By Evan Mantyk | The Poet | July 8, 2014
This year social-networking site LinkedIn has moved to ban content deemed sensitive by the communist regime that rules China in order to cash in on the world’s number two economy. Terms like “Tiananmen Square massacre” and “Falun Gong” are not allowed. If you haven’t closed your LinkedIn account yet, now is the time to do it!
After I confronted LinkedIn with my disgust they responded ambiguously:
Thanks for contacting us. We understand your point of view and that you may elect to close your account.
In February 2014, we began offering a localized version of LinkedIn in China. We believe that people everywhere can benefit from Chinese individuals connecting with each other and LinkedIn members in other parts of the world, and that the creation of economic opportunity can have a profound impact on their lives and the lives of their families and communities.

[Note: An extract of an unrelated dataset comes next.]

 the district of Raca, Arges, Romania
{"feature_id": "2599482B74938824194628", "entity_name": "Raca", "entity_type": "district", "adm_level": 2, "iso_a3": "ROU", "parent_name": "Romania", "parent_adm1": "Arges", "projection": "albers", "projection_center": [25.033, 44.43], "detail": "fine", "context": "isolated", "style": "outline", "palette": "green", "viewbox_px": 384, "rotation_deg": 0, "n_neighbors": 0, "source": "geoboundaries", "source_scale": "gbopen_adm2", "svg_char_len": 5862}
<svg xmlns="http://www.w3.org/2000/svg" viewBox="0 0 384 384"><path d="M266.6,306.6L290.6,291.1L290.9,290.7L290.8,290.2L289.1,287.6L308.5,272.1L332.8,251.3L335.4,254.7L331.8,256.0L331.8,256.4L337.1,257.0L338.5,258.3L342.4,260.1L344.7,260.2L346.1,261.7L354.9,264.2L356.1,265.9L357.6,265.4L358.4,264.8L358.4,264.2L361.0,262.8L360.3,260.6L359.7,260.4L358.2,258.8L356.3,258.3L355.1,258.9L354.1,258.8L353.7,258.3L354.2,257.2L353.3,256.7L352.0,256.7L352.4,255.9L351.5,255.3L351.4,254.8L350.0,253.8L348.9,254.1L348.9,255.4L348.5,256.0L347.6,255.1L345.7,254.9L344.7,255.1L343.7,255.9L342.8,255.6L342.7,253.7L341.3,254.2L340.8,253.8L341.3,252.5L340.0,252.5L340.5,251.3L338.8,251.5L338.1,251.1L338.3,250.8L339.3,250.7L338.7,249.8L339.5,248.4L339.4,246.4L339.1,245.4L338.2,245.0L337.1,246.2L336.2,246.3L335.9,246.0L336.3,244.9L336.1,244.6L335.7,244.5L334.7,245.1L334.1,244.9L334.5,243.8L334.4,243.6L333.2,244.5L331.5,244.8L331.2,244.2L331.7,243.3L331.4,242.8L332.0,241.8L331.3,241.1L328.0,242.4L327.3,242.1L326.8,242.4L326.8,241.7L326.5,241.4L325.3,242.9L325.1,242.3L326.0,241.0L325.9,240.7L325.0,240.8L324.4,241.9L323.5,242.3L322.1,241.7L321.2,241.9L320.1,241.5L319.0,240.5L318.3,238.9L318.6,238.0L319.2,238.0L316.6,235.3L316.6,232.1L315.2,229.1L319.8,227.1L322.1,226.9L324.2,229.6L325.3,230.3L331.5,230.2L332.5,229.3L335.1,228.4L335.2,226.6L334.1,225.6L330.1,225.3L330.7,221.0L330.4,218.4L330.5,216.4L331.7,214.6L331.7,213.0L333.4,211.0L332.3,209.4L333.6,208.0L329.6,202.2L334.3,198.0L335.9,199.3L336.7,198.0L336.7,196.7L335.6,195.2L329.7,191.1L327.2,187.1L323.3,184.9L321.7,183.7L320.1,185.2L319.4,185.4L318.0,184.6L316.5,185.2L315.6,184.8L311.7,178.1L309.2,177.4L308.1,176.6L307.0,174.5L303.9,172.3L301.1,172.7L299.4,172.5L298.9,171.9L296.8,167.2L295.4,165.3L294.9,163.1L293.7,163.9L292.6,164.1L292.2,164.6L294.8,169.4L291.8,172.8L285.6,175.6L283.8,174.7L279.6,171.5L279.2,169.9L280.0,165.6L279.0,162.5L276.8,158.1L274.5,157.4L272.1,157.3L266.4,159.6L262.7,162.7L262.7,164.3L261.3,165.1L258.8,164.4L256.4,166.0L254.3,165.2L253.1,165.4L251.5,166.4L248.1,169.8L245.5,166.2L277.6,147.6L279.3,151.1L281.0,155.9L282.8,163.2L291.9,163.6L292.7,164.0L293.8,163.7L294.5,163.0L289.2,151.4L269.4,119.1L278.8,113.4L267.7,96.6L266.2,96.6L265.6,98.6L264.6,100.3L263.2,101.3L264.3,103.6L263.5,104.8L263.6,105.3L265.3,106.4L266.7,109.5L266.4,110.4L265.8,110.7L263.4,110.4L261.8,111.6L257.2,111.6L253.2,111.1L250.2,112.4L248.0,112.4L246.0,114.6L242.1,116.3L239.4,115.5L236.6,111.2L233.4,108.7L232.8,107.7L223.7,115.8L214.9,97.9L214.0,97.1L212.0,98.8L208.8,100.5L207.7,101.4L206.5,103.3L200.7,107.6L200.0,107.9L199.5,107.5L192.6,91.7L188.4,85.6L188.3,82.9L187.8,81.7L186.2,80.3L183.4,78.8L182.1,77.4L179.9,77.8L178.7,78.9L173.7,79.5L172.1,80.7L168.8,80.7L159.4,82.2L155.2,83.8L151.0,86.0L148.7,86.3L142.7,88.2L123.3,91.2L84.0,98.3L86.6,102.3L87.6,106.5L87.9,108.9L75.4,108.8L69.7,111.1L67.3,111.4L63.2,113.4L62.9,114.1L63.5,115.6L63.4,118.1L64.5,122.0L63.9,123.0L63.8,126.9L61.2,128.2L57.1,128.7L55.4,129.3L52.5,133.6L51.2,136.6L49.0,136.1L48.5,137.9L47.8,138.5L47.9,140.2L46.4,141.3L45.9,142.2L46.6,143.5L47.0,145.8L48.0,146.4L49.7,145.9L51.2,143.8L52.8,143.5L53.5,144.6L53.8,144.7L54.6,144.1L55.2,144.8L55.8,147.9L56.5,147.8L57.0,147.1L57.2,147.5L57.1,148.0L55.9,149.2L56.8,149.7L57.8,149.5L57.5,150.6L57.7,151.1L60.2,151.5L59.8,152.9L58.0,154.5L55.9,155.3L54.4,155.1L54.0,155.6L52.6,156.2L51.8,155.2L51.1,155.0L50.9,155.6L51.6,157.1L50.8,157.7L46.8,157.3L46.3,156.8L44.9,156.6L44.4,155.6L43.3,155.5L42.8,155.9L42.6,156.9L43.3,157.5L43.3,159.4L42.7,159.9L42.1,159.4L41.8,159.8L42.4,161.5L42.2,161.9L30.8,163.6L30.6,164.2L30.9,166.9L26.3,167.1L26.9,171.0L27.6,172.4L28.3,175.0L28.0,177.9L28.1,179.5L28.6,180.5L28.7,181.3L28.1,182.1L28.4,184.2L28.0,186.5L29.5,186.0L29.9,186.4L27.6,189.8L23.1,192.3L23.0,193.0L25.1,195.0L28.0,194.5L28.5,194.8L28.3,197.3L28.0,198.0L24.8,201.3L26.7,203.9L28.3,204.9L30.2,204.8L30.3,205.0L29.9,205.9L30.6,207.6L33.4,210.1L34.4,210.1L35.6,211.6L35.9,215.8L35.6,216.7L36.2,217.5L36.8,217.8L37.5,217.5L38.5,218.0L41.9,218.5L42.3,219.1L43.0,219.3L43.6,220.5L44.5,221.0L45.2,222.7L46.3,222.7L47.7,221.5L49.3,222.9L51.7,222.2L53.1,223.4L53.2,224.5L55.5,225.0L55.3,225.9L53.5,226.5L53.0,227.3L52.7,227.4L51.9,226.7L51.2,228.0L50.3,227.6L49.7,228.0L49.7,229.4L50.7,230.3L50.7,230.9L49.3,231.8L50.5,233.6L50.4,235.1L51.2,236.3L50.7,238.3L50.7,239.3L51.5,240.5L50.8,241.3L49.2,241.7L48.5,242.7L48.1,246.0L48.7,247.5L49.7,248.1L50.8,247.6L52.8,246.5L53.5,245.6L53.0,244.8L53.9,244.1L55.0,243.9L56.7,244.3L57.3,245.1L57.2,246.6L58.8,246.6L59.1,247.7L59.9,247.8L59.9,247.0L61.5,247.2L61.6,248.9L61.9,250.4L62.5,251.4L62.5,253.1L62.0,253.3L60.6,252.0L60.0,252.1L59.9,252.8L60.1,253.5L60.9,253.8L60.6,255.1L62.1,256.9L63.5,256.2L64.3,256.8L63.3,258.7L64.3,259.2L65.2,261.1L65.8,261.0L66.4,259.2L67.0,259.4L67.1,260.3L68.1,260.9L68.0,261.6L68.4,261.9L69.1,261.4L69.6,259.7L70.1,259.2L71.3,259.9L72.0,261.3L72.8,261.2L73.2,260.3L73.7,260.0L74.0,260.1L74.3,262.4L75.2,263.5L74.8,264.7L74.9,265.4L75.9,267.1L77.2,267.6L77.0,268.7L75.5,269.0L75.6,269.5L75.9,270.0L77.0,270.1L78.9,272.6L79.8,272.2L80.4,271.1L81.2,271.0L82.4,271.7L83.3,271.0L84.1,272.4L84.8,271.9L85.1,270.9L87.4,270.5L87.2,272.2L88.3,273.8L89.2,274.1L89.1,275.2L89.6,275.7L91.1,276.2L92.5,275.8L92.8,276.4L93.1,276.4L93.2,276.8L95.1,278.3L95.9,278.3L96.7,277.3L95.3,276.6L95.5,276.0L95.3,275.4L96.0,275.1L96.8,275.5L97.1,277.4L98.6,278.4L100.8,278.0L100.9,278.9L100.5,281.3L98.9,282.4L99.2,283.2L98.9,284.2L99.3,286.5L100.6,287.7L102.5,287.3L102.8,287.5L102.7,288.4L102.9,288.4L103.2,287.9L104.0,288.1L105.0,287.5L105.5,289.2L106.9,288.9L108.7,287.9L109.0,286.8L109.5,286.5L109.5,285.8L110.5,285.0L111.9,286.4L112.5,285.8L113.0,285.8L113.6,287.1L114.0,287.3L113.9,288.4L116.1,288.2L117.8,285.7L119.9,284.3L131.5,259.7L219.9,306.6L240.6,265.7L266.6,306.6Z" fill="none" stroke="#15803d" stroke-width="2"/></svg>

While we strongly support freedom of expression, we recognized when we launched that we would need to adhere to the requirements of the Chinese government in order to operate in China. We also aim to be transparent about our actions and their impact on our members.
LinkedIn Trust & Safety
The simple truth is that “people everywhere” obviously are not benefiting as LinkedIn claims they believe (I’m sure LinkedIn doesn’t believe that). People in China, in the range of hundreds of millions people, have serious problems with their government over infringement of those rights we take for granted in the First Amendment, such as speech, religion, assembly, and press. This is why Facebook and Google aren’t in China now.
The question LinkedIn has asked itself is, does our focus on connecting people in a business context exempt us from concerns about ostensibly non-business issues like free speech and religious freedom?

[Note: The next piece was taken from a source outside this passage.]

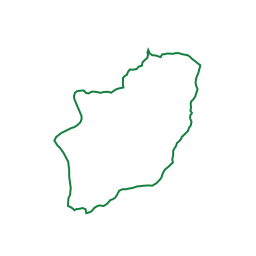 outline of São José do Brejo do Cruz, Paraíba, Brazil, rotated 141°
{"feature_id": "56859067B98601062651136", "entity_name": "São José do Brejo do Cruz", "entity_type": "district", "adm_level": 2, "iso_a3": "BRA", "parent_name": "Brazil", "parent_adm1": "Paraíba", "projection": "robinson", "projection_center": [-37.369, -6.238], "detail": "fine", "context": "isolated", "style": "outline", "palette": "green", "viewbox_px": 256, "rotation_deg": 141, "n_neighbors": 0, "source": "geoboundaries", "source_scale": "gbopen_adm2", "svg_char_len": 1836}
<svg xmlns="http://www.w3.org/2000/svg" viewBox="0 0 256 256"><g transform="rotate(141 128 128)"><path d="M223.7,105.2L222.0,101.7L221.3,97.8L218.9,97.4L216.7,95.8L213.8,94.5L212.1,91.7L214.0,88.1L211.0,86.7L208.6,86.2L204.7,87.1L201.2,86.7L198.8,85.7L196.0,82.7L192.4,82.3L189.6,82.6L187.1,83.1L184.6,82.2L182.1,81.9L179.2,82.7L174.3,84.8L170.7,83.8L168.4,81.9L165.5,80.4L162.2,78.5L157.6,76.8L154.8,74.9L152.0,73.2L147.9,70.2L145.5,67.9L140.7,67.2L135.2,67.9L132.7,68.7L130.2,70.5L127.1,71.9L124.6,72.5L122.0,72.4L119.7,72.5L117.2,72.9L114.9,72.9L113.1,76.0L109.7,78.7L107.1,82.0L104.3,83.1L101.7,83.9L99.5,85.5L96.4,85.5L94.0,86.0L91.9,87.2L89.7,87.3L87.2,87.6L83.3,87.9L80.6,89.7L77.6,90.5L74.7,92.9L73.8,96.2L71.7,98.6L68.9,99.4L68.6,102.1L66.0,104.4L64.2,107.2L62.3,108.9L59.3,109.1L56.1,110.1L52.9,112.2L49.4,114.5L48.5,117.7L47.3,120.3L44.6,123.1L41.0,125.3L38.5,126.6L36.5,128.2L34.3,129.7L32.3,131.2L33.1,134.2L33.8,137.9L34.7,141.1L35.0,144.4L35.8,147.0L37.7,149.2L39.7,151.6L41.4,154.2L43.7,156.1L46.3,157.3L48.6,159.4L50.9,161.3L53.0,162.3L55.2,163.7L58.1,162.6L59.5,164.8L60.9,167.0L63.3,169.3L64.2,172.1L63.2,175.9L65.3,174.5L66.5,172.2L68.9,170.3L72.0,170.3L75.5,169.8L78.0,167.7L80.8,168.9L84.1,168.4L87.4,170.1L89.7,172.3L92.8,171.6L95.3,170.1L98.0,170.4L100.5,170.1L101.8,168.1L103.9,166.0L106.1,162.4L109.0,163.9L112.2,165.4L115.4,165.8L118.9,166.0L120.4,168.4L122.5,170.0L124.6,171.5L126.8,172.3L128.7,174.4L130.6,176.7L133.1,179.0L136.9,179.7L138.6,181.7L138.7,184.9L141.4,186.9L144.3,188.6L146.8,188.8L149.8,186.9L151.5,184.3L156.6,166.5L158.6,164.0L161.5,162.4L165.6,162.1L169.0,162.4L172.3,163.7L183.2,166.1L189.4,166.2L193.1,164.6L193.8,159.7L193.4,155.2L193.7,149.4L195.7,139.5L200.1,132.4L204.2,127.4L210.2,117.5L215.2,112.4L218.5,110.9L223.7,105.2Z" fill="none" stroke="#15803d" stroke-width="2"/></g></svg>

No, it does not. LinkedIn is a social network or social medium. Social unrest, such as that caused by the regime’s persecution of its people, has everything to do with a social network. There are myriad of persecuted groups in addition to Tiananmen Square massacre victims and Falun Gong practitioners, including web bloggers, human rights lawyers, and Christians. We can assume that if the regime requests any sensitive information about these groups from LinkedIn, LinkedIn will “adhere to the requirements of the Chinese government.” Isn’t that appalling?
This is not like Apple or Hewlett Packard who have computers made in China. With all media and the internet under the direct control of the Communist Party, information and communication are the chief tools used to control and persecute the people of China. Now, LinkedIn is part of that. It is tantamount to Apple designing software for all computers it sells in China to actively detect who an active democracy advocate is and reporting him or her to the local communist authorities. Of course, Apple wouldn’t do that because its brand’s reputation would be destroyed. Now LinkedIn is destroying its own brand.
Already, LinkedIn is obviously lying when it says “we strongly support freedom of expression” since it does not strongly support it in China, the largest nation on earth. Even tepid support is questionable. Already LinkedIn has turned itself into a shifty-eyed salesman spitting out any story that comes to mind for the next buck—truly, the shyster of social media! (By the way, the idea that more open trade leads to more human rights in China promoted by the Clinton White House and Republican congress in 2000 has already been a proven failure.)
How about a quality social networking forum for business-minded people that is built on some form of underlying values? There are many young entrepreneurs out there who should take this as an opportunity to capitalize. LinkedIn has failed to connect.
(Background: LinkedIn Connects with Beijing, Censors Falun Gong)
LinkedIn: A Sonnet
LinkedIn connects people the world over,
Crafting a cozy café oceans wide
Where people can sip with each other,
Do business without an eight-hour ride.
Yet, recently, when I was at LinkedIn,
I noticed something red in my chai tea;
It tasted of metal, horror and sin;
The creamer was puss oozing profusely
From a Tiananmen Square protester’s arm,
Rotting away after twenty-five years,
From the communists’ torturous harm
To Falun Gong, a hint of salty tears.
I spat out the nightmare, ran out the door,
“If this is censorship, I want no more!”